Exercise: Write out, word for word, the part of the curate passage below that opens with the words containing "His companion laughed." and closes with "the rector's door.".

Text block:
Arrived in town, his first duty was to call upon the writer of the letter that had induced him to quit the country in search of a new field for his labours. His reception was cordial and encouraging. The post was still vacant; indeed, the reverend gentleman in whose gift it was had kept it specially for our young friend, for he had heard of the Wiltshire [Somersetshire] schools, and of the industry displayed by their promoter, and was sure that he was just the man to encounter the labour of a metropolitan cure of souls. After much more of such conversation, it was proposed that they should go together to the rector, to settle the affair, and a few minutes more found them on their way.

They passed street after street, but they were all City streets; and one after the other they grew dirtier and dirtier, until at last a climax of abominations greeted eye and nostril and well-polished shoes as they threaded Rag Fair.

"Surely", interposed the curate, "this cannot be the way to St. George's?" "Certainly it is", was the reply; "and this very place is in the district you are to take charge of." "This!" gasped the curate with astonishmment. And he stood still as he spoke, half shuddering amidst the crowd of Jews, thieves, rags, filth, foul smells, and wretchedness, as his mind and spirit flew back to the country scenes and country friends, he had that morning left.

"Here! I could never live here. The air seems thick with impurity. 1 thought St. George's meant St. George's, Hanover Square."

His companion laughed. "You longed for fashion, did you? You wanted to live amongst lofty people; to change the rural sounds of Wilts [Somerset] for the clatter of dashing vehicles, and to marry and bury lords and ladies? No, no. St. Georges-in-the-East it is that wants a curer of souls, and believe me you are are just the man for the place."

Forward they went in silence [I went on with the Head Master of Merchant Taylors' only on the understanding that as he was placed in a painful position by having made the appointment with the Rector, I would explain to him my objections to the curacy], until they reached the rector's door.

"I cannot undertake it", repeated the country curate. "The smells, and sights, and noises are frightful. I could not live in this atmosphere, I'm sure."
"But the rector has kept the place vacant for you," was the response;  and as he spoke, they were ushered into the presence of that dignitary himself.

More friendly greeting and kind speeches. The curate was the thing; he would soon be used in the neighbourhood. He firmly declared his repugnance. But what was he, the rector, to do? He had been waiting for the curate. He should be greatly put out of his way if he were to be disappointed at this critical moment. Indeed, he was very ill. He really hoped he should not of anything like refusal. And a great deal of talk resulted in an arrangement that the curate should try him for a month, whilst the rector sought for another to succeed him.

Given information:
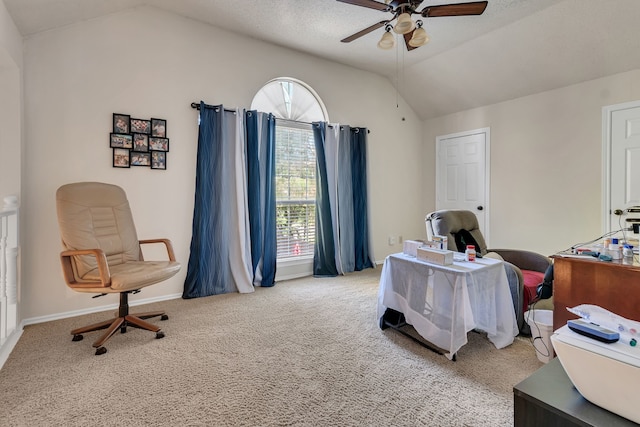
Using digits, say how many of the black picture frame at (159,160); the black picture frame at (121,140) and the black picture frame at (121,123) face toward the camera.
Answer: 3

Exercise output:
His companion laughed. "You longed for fashion, did you? You wanted to live amongst lofty people; to change the rural sounds of Wilts [Somerset] for the clatter of dashing vehicles, and to marry and bury lords and ladies? No, no. St. Georges-in-the-East it is that wants a curer of souls, and believe me you are are just the man for the place."

Forward they went in silence [I went on with the Head Master of Merchant Taylors' only on the understanding that as he was placed in a painful position by having made the appointment with the Rector, I would explain to him my objections to the curacy], until they reached the rector's door.